Task objective — Reproduce the VSX maximum and minimum patch word for word, from "diff --git a/target-ppc/fpu_helper.c" to "VSX_SCALAR_CMP(xscmpudp, 0)".

─── Supplied text ───

This patch adds the VSX floating point maximum and minimum
instructions:

  - xsmaxdp, xvmaxdp, xvmaxsp
  - xsmindp, xvmindp, xvminsp

Because of the Power ISA definitions of maximum and minimum
on various boundary cases, the standard softfloat comparison
routines (e.g. float64_lt) do not work as well as one might
think.  Therefore specific routines for comparing 64 and 32
bit floating point numbers are implemented in the PowerPC
helper code.

Signed-off-by: Tom Musta <tommusta@gmail.com>
Reviewed-by: Richard Henderson <address@hidden>
---
V2: consolidated into a single macro, using the softfloat
float*_max/float*_min routines.

V5: Simplified implementation with new maxnum/minnum support
in softfloat.

 target-ppc/fpu_helper.c |   39 +++++++++++++++++++++++++++++++++++++++
 target-ppc/helper.h     |    6 ++++++
 target-ppc/translate.c  |   12 ++++++++++++
 3 files changed, 57 insertions(+), 0 deletions(-)

diff --git a/target-ppc/fpu_helper.c b/target-ppc/fpu_helper.c
index eb5d878..8ece966 100644
--- a/target-ppc/fpu_helper.c
+++ b/target-ppc/fpu_helper.c
@@ -2288,3 +2288,42 @@ void helper_##op(CPUPPCState *env, uint32_t opcode)                      \
 
 VSX_SCALAR_CMP(xscmpodp, 1)
 VSX_SCALAR_CMP(xscmpudp, 0)
+
+#define float64_snan_to_qnan(x) ((x) | 0x0008000000000000ul)
+#define float32_snan_to_qnan(x) ((x) | 0x00400000)
+
+/* VSX_MAX_MIN - VSX floating point maximum/minimum
+ *   name  - instruction mnemonic
+ *   op    - operation (max or min)
+ *   nels  - number of elements (1, 2 or 4)
+ *   tp    - type (float32 or float64)
+ *   fld   - vsr_t field (f32 or f64)

─── Given data ───

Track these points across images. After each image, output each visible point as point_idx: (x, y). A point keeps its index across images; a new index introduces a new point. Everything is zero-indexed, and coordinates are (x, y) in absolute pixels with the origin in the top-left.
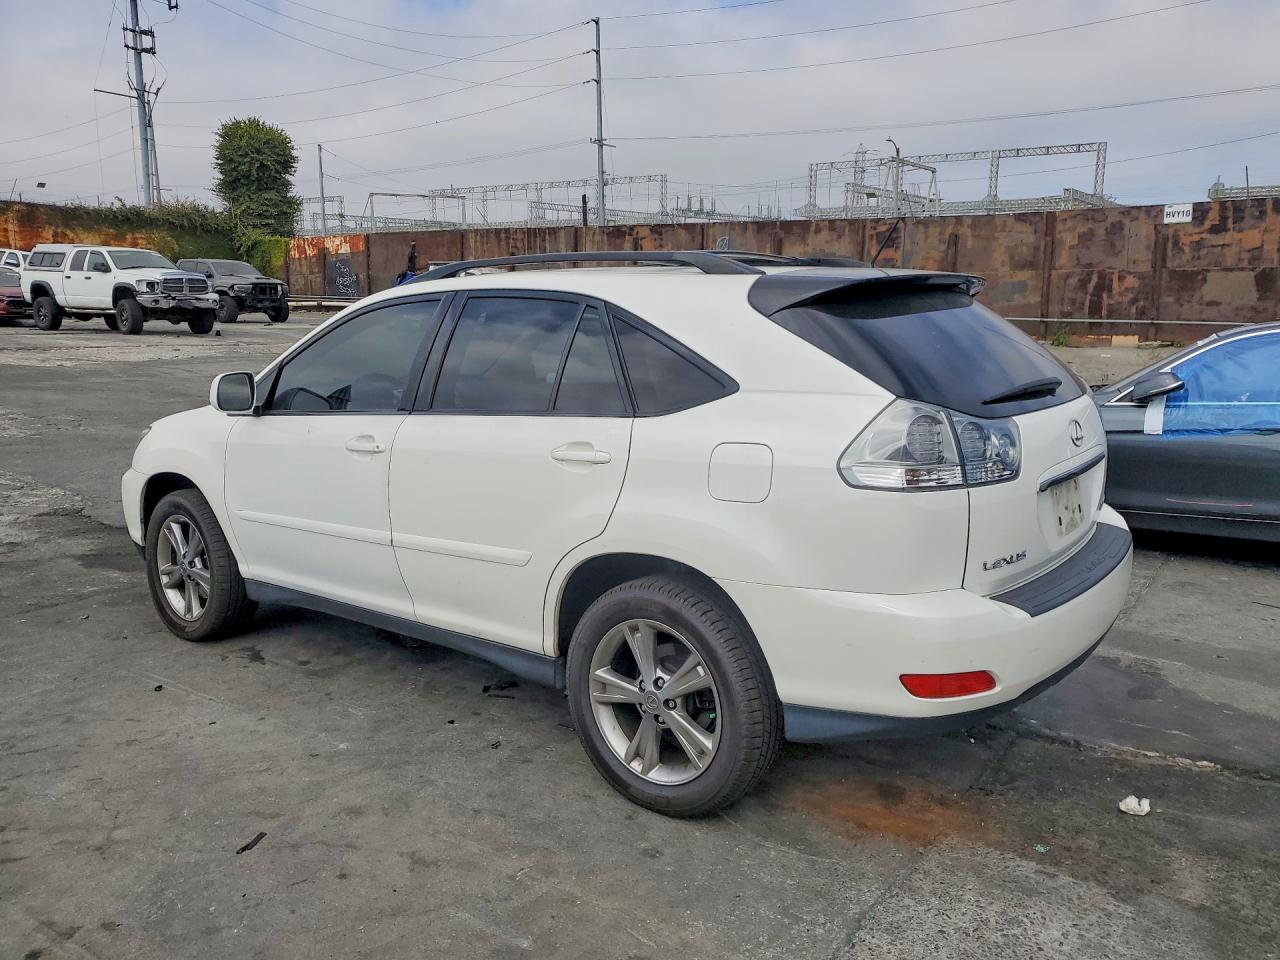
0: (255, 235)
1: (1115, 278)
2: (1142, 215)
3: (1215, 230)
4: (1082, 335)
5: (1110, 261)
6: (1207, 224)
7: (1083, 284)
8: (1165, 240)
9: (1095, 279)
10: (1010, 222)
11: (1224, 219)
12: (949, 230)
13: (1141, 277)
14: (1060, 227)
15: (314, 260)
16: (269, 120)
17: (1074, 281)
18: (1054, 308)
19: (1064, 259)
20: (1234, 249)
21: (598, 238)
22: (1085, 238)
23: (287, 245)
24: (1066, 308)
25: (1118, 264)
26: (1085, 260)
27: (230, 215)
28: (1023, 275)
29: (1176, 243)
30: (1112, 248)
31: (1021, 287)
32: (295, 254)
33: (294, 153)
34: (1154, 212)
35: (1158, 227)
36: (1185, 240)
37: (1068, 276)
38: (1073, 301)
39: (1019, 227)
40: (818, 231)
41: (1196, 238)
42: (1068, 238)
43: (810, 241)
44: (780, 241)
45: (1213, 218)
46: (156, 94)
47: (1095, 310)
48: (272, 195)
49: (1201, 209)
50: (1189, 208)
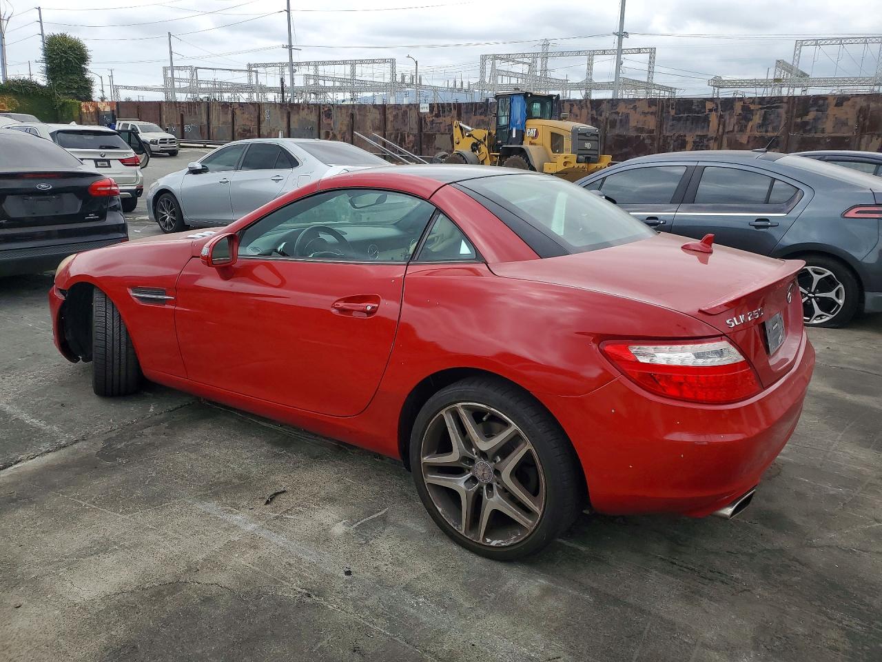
0: (63, 99)
1: (406, 136)
2: (413, 108)
3: (438, 116)
5: (403, 128)
6: (434, 114)
7: (397, 137)
8: (421, 119)
9: (399, 135)
10: (371, 108)
11: (439, 111)
12: (350, 112)
13: (415, 135)
14: (387, 112)
15: (93, 114)
16: (73, 35)
17: (394, 137)
19: (389, 126)
20: (443, 125)
21: (218, 108)
22: (396, 117)
23: (80, 105)
25: (408, 129)
27: (49, 88)
29: (425, 121)
30: (404, 123)
31: (377, 139)
32: (84, 110)
33: (89, 53)
34: (417, 106)
35: (419, 113)
36: (428, 120)
37: (391, 134)
39: (375, 110)
40: (303, 109)
41: (431, 119)
42: (390, 117)
43: (301, 114)
44: (289, 114)
45: (435, 109)
46: (8, 21)
48: (74, 77)
49: (432, 106)
50: (428, 105)
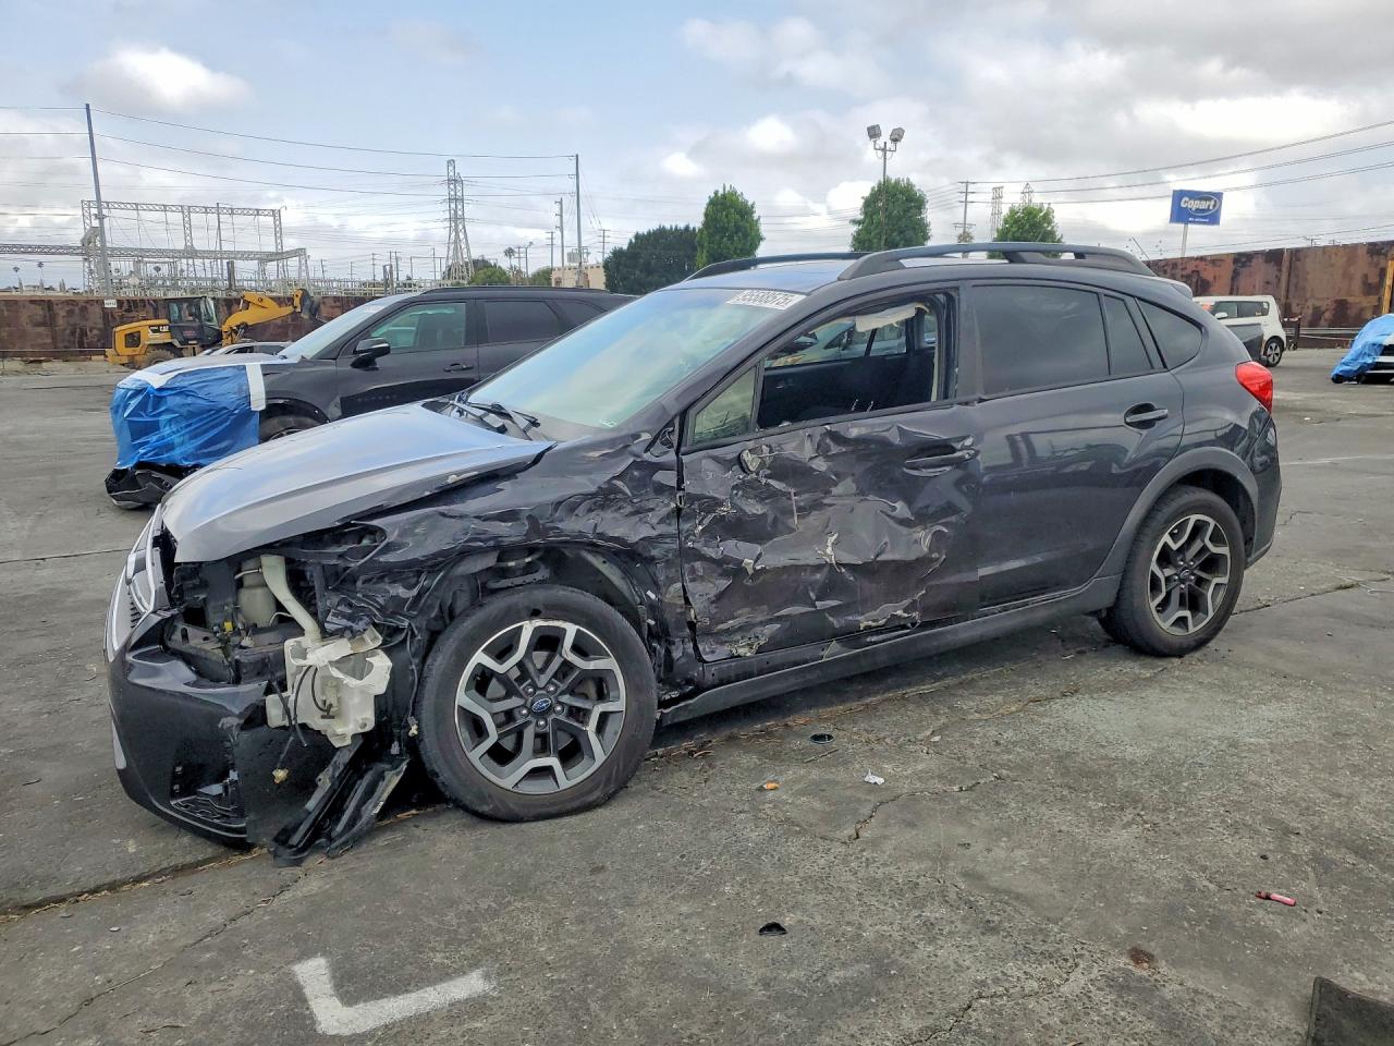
1: (88, 330)
2: (95, 304)
3: (129, 310)
4: (77, 356)
5: (83, 323)
6: (123, 309)
7: (73, 333)
8: (107, 314)
9: (78, 330)
10: (28, 304)
11: (130, 306)
13: (99, 329)
14: (55, 307)
17: (68, 332)
18: (60, 345)
19: (60, 321)
22: (70, 313)
24: (66, 344)
25: (89, 324)
26: (72, 323)
28: (41, 329)
29: (112, 314)
30: (83, 317)
31: (39, 335)
34: (100, 302)
35: (104, 309)
36: (116, 314)
37: (65, 330)
38: (69, 341)
39: (32, 306)
41: (120, 313)
42: (61, 312)
45: (126, 306)
47: (81, 345)
49: (120, 303)
50: (114, 301)
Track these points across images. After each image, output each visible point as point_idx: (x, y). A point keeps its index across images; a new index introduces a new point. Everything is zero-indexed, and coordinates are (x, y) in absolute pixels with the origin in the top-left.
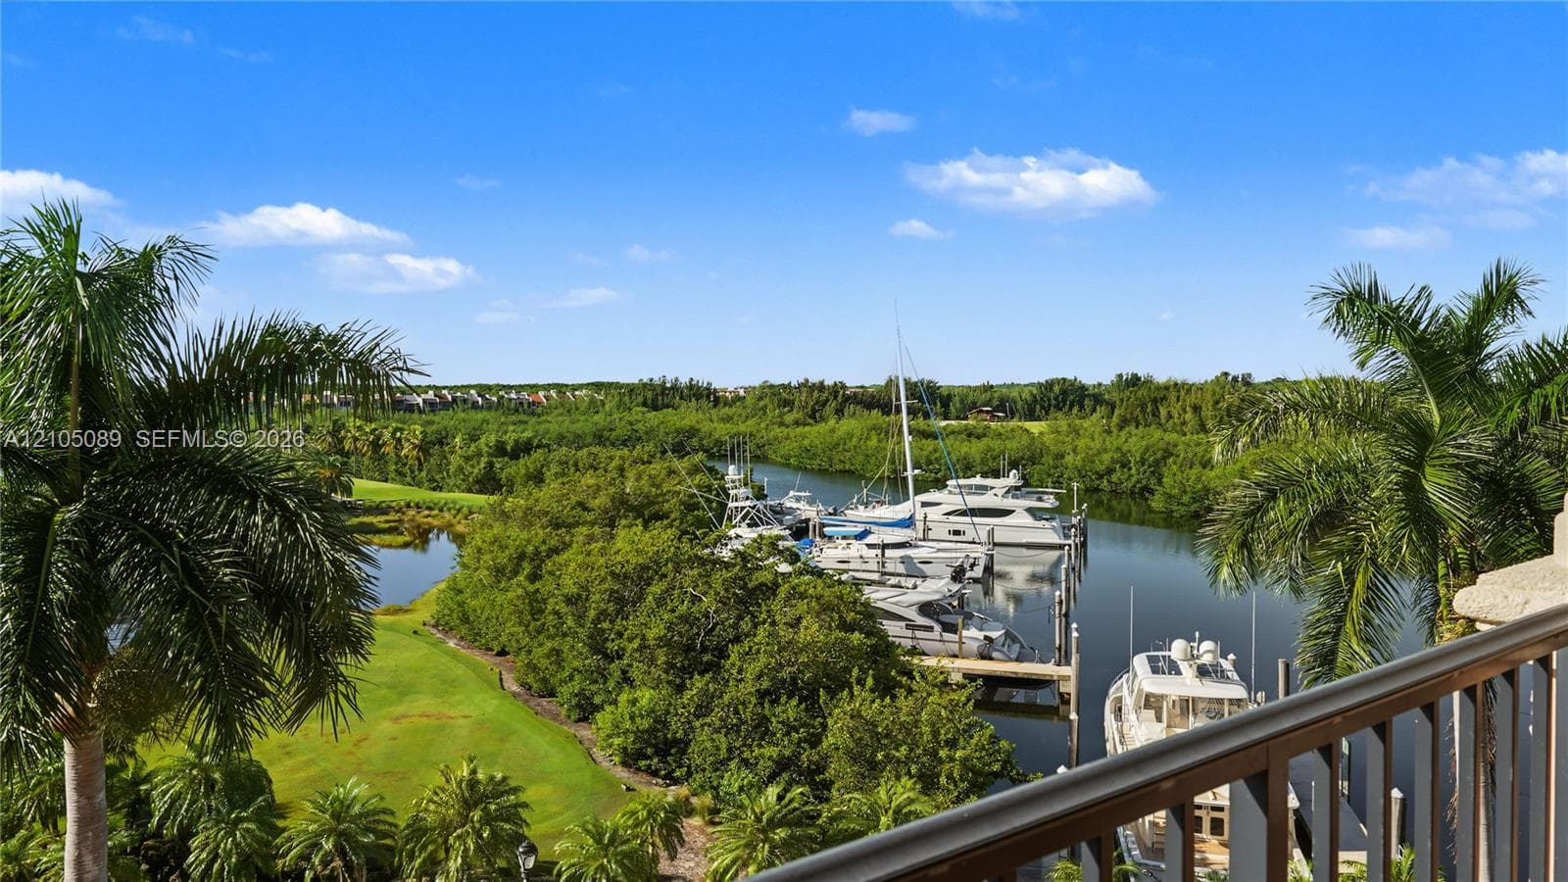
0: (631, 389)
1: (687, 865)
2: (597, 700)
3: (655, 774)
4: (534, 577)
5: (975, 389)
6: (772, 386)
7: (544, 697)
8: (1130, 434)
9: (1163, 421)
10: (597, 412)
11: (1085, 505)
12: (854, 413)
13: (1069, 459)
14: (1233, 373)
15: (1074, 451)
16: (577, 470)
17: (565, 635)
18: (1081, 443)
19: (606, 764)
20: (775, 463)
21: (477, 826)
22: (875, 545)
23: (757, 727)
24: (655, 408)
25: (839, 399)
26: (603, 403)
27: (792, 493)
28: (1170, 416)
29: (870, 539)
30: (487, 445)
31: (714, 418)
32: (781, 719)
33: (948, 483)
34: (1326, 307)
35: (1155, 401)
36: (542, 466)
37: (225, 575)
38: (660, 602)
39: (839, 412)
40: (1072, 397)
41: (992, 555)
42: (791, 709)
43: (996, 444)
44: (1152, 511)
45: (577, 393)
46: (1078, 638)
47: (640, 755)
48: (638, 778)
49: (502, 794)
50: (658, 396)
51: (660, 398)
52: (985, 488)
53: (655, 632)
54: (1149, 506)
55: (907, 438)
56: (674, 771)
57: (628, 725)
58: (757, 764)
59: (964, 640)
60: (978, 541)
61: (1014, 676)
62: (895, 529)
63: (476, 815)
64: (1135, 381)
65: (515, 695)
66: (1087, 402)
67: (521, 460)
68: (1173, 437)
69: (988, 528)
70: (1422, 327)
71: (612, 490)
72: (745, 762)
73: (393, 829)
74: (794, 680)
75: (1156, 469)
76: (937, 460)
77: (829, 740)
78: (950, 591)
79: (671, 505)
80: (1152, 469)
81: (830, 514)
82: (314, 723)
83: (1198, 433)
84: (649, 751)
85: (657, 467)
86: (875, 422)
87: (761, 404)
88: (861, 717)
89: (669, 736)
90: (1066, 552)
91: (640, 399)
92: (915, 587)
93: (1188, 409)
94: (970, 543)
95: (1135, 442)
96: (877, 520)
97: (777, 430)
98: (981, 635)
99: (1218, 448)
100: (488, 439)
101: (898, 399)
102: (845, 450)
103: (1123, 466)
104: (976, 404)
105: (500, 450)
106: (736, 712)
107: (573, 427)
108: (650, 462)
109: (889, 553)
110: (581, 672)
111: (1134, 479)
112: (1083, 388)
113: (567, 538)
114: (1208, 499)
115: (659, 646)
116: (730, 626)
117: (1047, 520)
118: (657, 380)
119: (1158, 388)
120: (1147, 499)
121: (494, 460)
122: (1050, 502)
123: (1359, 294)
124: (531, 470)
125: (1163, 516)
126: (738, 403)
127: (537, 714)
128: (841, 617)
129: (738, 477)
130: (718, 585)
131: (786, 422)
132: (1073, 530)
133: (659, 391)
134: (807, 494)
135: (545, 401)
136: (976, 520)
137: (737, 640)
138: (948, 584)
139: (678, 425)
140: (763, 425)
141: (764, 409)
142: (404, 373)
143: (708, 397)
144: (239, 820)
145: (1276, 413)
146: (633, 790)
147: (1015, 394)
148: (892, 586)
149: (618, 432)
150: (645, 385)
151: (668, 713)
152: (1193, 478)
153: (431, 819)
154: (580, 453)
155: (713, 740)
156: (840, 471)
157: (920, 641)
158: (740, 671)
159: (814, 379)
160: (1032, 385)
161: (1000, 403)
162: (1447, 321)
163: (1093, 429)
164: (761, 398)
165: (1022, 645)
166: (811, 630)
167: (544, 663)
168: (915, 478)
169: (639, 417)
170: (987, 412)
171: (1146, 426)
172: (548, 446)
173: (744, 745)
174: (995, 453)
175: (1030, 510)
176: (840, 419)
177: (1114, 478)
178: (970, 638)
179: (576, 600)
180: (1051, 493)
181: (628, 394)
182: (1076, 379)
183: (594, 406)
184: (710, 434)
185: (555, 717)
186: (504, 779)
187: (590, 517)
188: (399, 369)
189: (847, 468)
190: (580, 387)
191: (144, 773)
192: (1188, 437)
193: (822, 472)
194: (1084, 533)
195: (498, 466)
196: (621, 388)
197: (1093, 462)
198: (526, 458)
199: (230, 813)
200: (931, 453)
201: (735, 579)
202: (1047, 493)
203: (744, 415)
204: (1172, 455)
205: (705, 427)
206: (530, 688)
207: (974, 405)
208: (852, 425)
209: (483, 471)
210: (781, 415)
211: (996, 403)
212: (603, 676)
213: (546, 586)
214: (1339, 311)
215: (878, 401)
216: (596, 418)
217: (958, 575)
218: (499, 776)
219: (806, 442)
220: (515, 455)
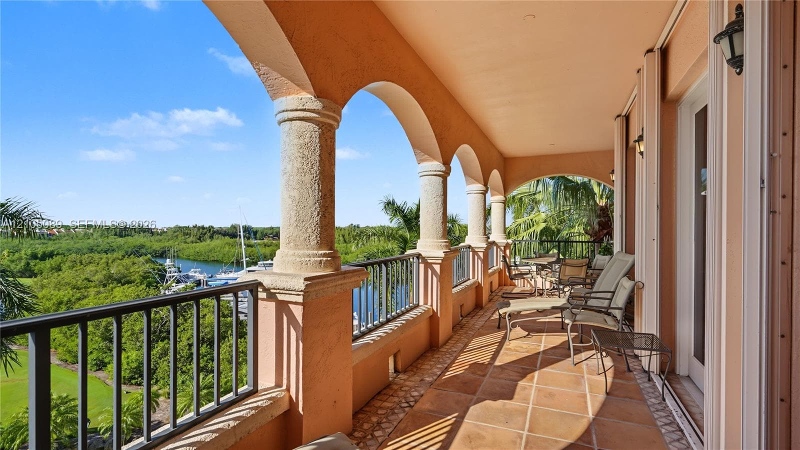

───

Response to the exercise —
diff --git a/target-ppc/fpu_helper.c b/target-ppc/fpu_helper.c
index eb5d878..8ece966 100644
--- a/target-ppc/fpu_helper.c
+++ b/target-ppc/fpu_helper.c
@@ -2288,3 +2288,42 @@ void helper_##op(CPUPPCState *env, uint32_t opcode)                      \
 
 VSX_SCALAR_CMP(xscmpodp, 1)
 VSX_SCALAR_CMP(xscmpudp, 0)